Stateless Execution vs ZK

What Stateless Execution is

Stateless execution allows complex operations to be processed in a cryptographic enclave separate from the main chain, optimizing for speed and privacy.

What ZK is

Zero-Knowledge (ZK) proofs allow one party to prove to another that a statement is true without revealing any information beyond the validity of the statement itself.

Where Each Excels

Stateless Execution excels in scenarios requiring shared private state or high-throughput computation on hidden values, as the data remains private during the entire lifecycle.

ZK is highly efficient for verifiable computation and proving possession of knowledge (like a private key or a specific balance) without revealing it.

Why Veilnet Uses Stateless Execution

Veilnet utilizes a specialized state accumulator to manage transitions securely without bloating the main chain. This allows complex operations (like transfers and eventually swaps) to be calculated without exposing the individual inputs or outputs to the public chain.

● Data supplied
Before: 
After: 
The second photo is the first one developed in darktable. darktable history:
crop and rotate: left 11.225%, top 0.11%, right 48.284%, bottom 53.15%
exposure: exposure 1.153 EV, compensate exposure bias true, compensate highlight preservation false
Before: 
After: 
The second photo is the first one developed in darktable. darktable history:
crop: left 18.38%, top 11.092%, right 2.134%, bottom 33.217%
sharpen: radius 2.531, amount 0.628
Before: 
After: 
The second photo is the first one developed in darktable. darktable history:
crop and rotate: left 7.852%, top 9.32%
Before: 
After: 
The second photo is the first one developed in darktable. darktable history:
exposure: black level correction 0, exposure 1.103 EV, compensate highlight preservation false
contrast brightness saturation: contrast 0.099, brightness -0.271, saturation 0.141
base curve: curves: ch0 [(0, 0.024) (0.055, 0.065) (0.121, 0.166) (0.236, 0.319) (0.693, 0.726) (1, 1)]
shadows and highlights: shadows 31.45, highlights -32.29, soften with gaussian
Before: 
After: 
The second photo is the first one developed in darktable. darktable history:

● Task set
A) In the comparison of stateless execution and ZK, what does Veilnet use to manage transitions without bloating the main chain?
B) In the comparison of stateless execution and ZK, rewrite the part that opens with the words "Zero-Knowledge (ZK) proofs" and closes with "the public chain.", changing "private key" to "secret key".

● Final answers
A) A specialized state accumulator.

B)
Zero-Knowledge (ZK) proofs allow one party to prove to another that a statement is true without revealing any information beyond the validity of the statement itself.

Where Each Excels

Stateless Execution excels in scenarios requiring shared private state or high-throughput computation on hidden values, as the data remains private during the entire lifecycle.

ZK is highly efficient for verifiable computation and proving possession of knowledge (like a secret key or a specific balance) without revealing it.

Why Veilnet Uses Stateless Execution

Veilnet utilizes a specialized state accumulator to manage transitions securely without bloating the main chain. This allows complex operations (like transfers and eventually swaps) to be calculated without exposing the individual inputs or outputs to the public chain.